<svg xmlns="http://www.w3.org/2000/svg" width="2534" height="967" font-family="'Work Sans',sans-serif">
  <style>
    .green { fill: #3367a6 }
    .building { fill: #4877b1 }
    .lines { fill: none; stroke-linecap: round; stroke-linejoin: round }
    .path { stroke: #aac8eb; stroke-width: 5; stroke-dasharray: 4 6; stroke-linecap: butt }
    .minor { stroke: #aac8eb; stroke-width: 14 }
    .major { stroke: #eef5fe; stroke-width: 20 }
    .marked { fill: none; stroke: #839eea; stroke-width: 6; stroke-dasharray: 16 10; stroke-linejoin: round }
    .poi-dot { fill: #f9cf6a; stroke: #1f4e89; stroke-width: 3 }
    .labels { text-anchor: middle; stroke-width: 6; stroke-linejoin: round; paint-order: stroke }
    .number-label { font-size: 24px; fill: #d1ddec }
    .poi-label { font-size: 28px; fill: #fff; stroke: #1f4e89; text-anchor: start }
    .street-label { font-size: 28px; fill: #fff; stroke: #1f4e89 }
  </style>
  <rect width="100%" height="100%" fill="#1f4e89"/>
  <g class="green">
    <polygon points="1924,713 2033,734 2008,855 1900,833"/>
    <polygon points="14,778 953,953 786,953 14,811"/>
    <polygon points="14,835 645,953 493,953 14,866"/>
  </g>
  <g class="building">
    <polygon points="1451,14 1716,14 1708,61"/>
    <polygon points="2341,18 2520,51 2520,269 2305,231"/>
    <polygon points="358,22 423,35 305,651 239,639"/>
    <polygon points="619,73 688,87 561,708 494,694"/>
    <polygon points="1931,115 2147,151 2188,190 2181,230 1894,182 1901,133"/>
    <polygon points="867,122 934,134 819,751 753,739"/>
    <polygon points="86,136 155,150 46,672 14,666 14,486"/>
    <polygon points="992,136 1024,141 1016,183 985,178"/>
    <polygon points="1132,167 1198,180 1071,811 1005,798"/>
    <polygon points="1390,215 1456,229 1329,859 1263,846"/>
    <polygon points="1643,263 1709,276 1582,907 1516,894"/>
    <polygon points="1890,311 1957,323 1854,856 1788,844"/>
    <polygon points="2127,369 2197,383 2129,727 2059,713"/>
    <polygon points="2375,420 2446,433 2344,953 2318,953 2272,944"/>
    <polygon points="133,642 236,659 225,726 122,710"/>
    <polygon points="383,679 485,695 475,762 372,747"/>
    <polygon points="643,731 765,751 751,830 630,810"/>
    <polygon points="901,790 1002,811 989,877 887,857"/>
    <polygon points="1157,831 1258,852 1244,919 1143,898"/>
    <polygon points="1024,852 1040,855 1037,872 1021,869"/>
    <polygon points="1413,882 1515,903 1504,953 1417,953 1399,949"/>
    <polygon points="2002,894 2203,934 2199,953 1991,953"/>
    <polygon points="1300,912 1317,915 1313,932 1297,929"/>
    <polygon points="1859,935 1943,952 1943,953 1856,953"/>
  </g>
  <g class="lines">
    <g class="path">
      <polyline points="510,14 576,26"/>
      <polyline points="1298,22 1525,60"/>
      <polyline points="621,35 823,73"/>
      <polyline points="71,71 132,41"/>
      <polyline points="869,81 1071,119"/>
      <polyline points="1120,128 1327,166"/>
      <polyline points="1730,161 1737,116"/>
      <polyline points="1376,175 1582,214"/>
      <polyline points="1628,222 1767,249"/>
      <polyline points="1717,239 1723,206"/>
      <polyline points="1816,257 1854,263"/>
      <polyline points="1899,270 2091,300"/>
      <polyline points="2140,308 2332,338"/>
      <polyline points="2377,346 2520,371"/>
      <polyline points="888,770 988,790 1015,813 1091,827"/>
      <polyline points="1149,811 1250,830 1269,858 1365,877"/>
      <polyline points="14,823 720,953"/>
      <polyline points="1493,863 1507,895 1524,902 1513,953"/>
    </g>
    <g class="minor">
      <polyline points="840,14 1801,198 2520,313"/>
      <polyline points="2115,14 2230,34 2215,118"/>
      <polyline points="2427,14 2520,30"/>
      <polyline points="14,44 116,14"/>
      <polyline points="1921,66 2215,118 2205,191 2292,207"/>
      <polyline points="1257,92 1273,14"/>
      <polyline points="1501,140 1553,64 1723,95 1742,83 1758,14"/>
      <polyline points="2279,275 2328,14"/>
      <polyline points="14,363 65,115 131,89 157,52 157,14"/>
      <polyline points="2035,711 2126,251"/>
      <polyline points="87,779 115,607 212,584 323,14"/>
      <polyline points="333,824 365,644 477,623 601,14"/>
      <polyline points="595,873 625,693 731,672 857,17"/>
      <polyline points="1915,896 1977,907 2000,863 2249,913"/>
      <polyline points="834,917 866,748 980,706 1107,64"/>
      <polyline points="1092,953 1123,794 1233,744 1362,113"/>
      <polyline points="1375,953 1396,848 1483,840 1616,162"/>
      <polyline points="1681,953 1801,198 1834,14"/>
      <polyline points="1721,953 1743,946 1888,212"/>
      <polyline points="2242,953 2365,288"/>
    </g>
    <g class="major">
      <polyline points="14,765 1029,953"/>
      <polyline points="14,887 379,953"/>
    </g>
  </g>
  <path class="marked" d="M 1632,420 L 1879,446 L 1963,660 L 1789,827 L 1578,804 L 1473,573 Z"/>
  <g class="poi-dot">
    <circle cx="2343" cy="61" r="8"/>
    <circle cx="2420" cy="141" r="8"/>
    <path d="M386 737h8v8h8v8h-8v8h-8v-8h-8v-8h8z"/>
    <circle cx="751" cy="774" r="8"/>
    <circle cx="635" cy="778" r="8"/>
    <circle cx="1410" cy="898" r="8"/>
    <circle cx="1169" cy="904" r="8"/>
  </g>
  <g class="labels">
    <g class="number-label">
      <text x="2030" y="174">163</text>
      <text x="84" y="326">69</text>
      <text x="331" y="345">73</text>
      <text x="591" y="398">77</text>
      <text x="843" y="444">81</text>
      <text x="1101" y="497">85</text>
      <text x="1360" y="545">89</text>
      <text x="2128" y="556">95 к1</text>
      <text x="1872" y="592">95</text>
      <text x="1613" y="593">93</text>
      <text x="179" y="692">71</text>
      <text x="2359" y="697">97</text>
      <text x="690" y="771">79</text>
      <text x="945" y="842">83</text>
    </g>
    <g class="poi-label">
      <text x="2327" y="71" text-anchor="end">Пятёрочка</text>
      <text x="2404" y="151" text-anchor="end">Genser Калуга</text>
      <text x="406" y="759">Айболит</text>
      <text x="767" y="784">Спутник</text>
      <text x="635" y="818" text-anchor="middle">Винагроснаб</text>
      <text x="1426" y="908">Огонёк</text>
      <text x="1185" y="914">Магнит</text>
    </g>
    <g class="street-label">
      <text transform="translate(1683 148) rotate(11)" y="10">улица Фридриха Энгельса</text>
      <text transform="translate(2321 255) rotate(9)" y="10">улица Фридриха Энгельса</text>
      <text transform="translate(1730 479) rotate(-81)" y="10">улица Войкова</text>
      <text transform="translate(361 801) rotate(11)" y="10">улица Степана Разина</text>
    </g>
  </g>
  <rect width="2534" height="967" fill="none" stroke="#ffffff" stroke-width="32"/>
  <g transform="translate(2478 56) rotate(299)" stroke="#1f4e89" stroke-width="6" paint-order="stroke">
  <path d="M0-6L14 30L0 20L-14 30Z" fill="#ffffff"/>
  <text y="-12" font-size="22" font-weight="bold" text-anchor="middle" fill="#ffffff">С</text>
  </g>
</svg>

# [Goal of the exercise]
All of the records need to be transcribed exactly.

# [Solution to this task]
<svg xmlns="http://www.w3.org/2000/svg" width="2534" height="967" font-family="'Work Sans',sans-serif">
  <style>
    .green { fill: #3367a6 }
    .building { fill: #4877b1 }
    .lines { fill: none; stroke-linecap: round; stroke-linejoin: round }
    .path { stroke: #aac8eb; stroke-width: 5; stroke-dasharray: 4 6; stroke-linecap: butt }
    .minor { stroke: #aac8eb; stroke-width: 14 }
    .major { stroke: #eef5fe; stroke-width: 20 }
    .marked { fill: none; stroke: #839eea; stroke-width: 6; stroke-dasharray: 16 10; stroke-linejoin: round }
    .poi-dot { fill: #f9cf6a; stroke: #1f4e89; stroke-width: 3 }
    .labels { text-anchor: middle; stroke-width: 6; stroke-linejoin: round; paint-order: stroke }
    .number-label { font-size: 24px; fill: #d1ddec }
    .poi-label { font-size: 28px; fill: #fff; stroke: #1f4e89; text-anchor: start }
    .street-label { font-size: 28px; fill: #fff; stroke: #1f4e89 }
  </style>
  <rect width="100%" height="100%" fill="#1f4e89"/>
  <g class="green">
    <polygon points="1924,713 2033,734 2008,855 1900,833"/>
    <polygon points="14,778 953,953 786,953 14,811"/>
    <polygon points="14,835 645,953 493,953 14,866"/>
  </g>
  <g class="building">
    <polygon points="1451,14 1716,14 1708,61"/>
    <polygon points="2341,18 2520,51 2520,269 2305,231"/>
    <polygon points="358,22 423,35 305,651 239,639"/>
    <polygon points="619,73 688,87 561,708 494,694"/>
    <polygon points="1931,115 2147,151 2188,190 2181,230 1894,182 1901,133"/>
    <polygon points="867,122 934,134 819,751 753,739"/>
    <polygon points="86,136 155,150 46,672 14,666 14,486"/>
    <polygon points="992,136 1024,141 1016,183 985,178"/>
    <polygon points="1132,167 1198,180 1071,811 1005,798"/>
    <polygon points="1390,215 1456,229 1329,859 1263,846"/>
    <polygon points="1643,263 1709,276 1582,907 1516,894"/>
    <polygon points="1890,311 1957,323 1854,856 1788,844"/>
    <polygon points="2127,369 2197,383 2129,727 2059,713"/>
    <polygon points="2375,420 2446,433 2344,953 2318,953 2272,944"/>
    <polygon points="133,642 236,659 225,726 122,710"/>
    <polygon points="383,679 485,695 475,762 372,747"/>
    <polygon points="643,731 765,751 751,830 630,810"/>
    <polygon points="901,790 1002,811 989,877 887,857"/>
    <polygon points="1157,831 1258,852 1244,919 1143,898"/>
    <polygon points="1024,852 1040,855 1037,872 1021,869"/>
    <polygon points="1413,882 1515,903 1504,953 1417,953 1399,949"/>
    <polygon points="2002,894 2203,934 2199,953 1991,953"/>
    <polygon points="1300,912 1317,915 1313,932 1297,929"/>
    <polygon points="1859,935 1943,952 1943,953 1856,953"/>
  </g>
  <g class="lines">
    <g class="path">
      <polyline points="510,14 576,26"/>
      <polyline points="1298,22 1525,60"/>
      <polyline points="621,35 823,73"/>
      <polyline points="71,71 132,41"/>
      <polyline points="869,81 1071,119"/>
      <polyline points="1120,128 1327,166"/>
      <polyline points="1730,161 1737,116"/>
      <polyline points="1376,175 1582,214"/>
      <polyline points="1628,222 1767,249"/>
      <polyline points="1717,239 1723,206"/>
      <polyline points="1816,257 1854,263"/>
      <polyline points="1899,270 2091,300"/>
      <polyline points="2140,308 2332,338"/>
      <polyline points="2377,346 2520,371"/>
      <polyline points="888,770 988,790 1015,813 1091,827"/>
      <polyline points="1149,811 1250,830 1269,858 1365,877"/>
      <polyline points="14,823 720,953"/>
      <polyline points="1493,863 1507,895 1524,902 1513,953"/>
    </g>
    <g class="minor">
      <polyline points="840,14 1801,198 2520,313"/>
      <polyline points="2115,14 2230,34 2215,118"/>
      <polyline points="2427,14 2520,30"/>
      <polyline points="14,44 116,14"/>
      <polyline points="1921,66 2215,118 2205,191 2292,207"/>
      <polyline points="1257,92 1273,14"/>
      <polyline points="1501,140 1553,64 1723,95 1742,83 1758,14"/>
      <polyline points="2279,275 2328,14"/>
      <polyline points="14,363 65,115 131,89 157,52 157,14"/>
      <polyline points="2035,711 2126,251"/>
      <polyline points="87,779 115,607 212,584 323,14"/>
      <polyline points="333,824 365,644 477,623 601,14"/>
      <polyline points="595,873 625,693 731,672 857,17"/>
      <polyline points="1915,896 1977,907 2000,863 2249,913"/>
      <polyline points="834,917 866,748 980,706 1107,64"/>
      <polyline points="1092,953 1123,794 1233,744 1362,113"/>
      <polyline points="1375,953 1396,848 1483,840 1616,162"/>
      <polyline points="1681,953 1801,198 1834,14"/>
      <polyline points="1721,953 1743,946 1888,212"/>
      <polyline points="2242,953 2365,288"/>
    </g>
    <g class="major">
      <polyline points="14,765 1029,953"/>
      <polyline points="14,887 379,953"/>
    </g>
  </g>
  <path class="marked" d="M 1632,420 L 1879,446 L 1963,660 L 1789,827 L 1578,804 L 1473,573 Z"/>
  <g class="poi-dot">
    <circle cx="2343" cy="61" r="8"/>
    <circle cx="2420" cy="141" r="8"/>
    <path d="M386 737h8v8h8v8h-8v8h-8v-8h-8v-8h8z"/>
    <circle cx="751" cy="774" r="8"/>
    <circle cx="635" cy="778" r="8"/>
    <circle cx="1410" cy="898" r="8"/>
    <circle cx="1169" cy="904" r="8"/>
  </g>
  <g class="labels">
    <g class="number-label">
      <text x="2030" y="174">163</text>
      <text x="84" y="326">69</text>
      <text x="331" y="345">73</text>
      <text x="591" y="398">77</text>
      <text x="843" y="444">81</text>
      <text x="1101" y="497">85</text>
      <text x="1360" y="545">89</text>
      <text x="2128" y="556">95 к1</text>
      <text x="1872" y="592">95</text>
      <text x="1613" y="593">93</text>
      <text x="179" y="692">71</text>
      <text x="2359" y="697">97</text>
      <text x="690" y="771">79</text>
      <text x="945" y="842">83</text>
    </g>
    <g class="poi-label">
      <text x="2327" y="71" text-anchor="end">Пятёрочка</text>
      <text x="2404" y="151" text-anchor="end">Genser Калуга</text>
      <text x="406" y="759">Айболит</text>
      <text x="767" y="784">Спутник</text>
      <text x="635" y="818" text-anchor="middle">Винагроснаб</text>
      <text x="1426" y="908">Огонёк</text>
      <text x="1185" y="914">Магнит</text>
    </g>
    <g class="street-label">
      <text transform="translate(1683 148) rotate(11)" y="10">улица Фридриха Энгельса</text>
      <text transform="translate(2321 255) rotate(9)" y="10">улица Фридриха Энгельса</text>
      <text transform="translate(1730 479) rotate(-81)" y="10">улица Войкова</text>
      <text transform="translate(361 801) rotate(11)" y="10">улица Степана Разина</text>
    </g>
  </g>
  <rect width="2534" height="967" fill="none" stroke="#ffffff" stroke-width="32"/>
  <g transform="translate(2478 56) rotate(299)" stroke="#1f4e89" stroke-width="6" paint-order="stroke">
  <path d="M0-6L14 30L0 20L-14 30Z" fill="#ffffff"/>
  <text y="-12" font-size="22" font-weight="bold" text-anchor="middle" fill="#ffffff">С</text>
  </g>
</svg>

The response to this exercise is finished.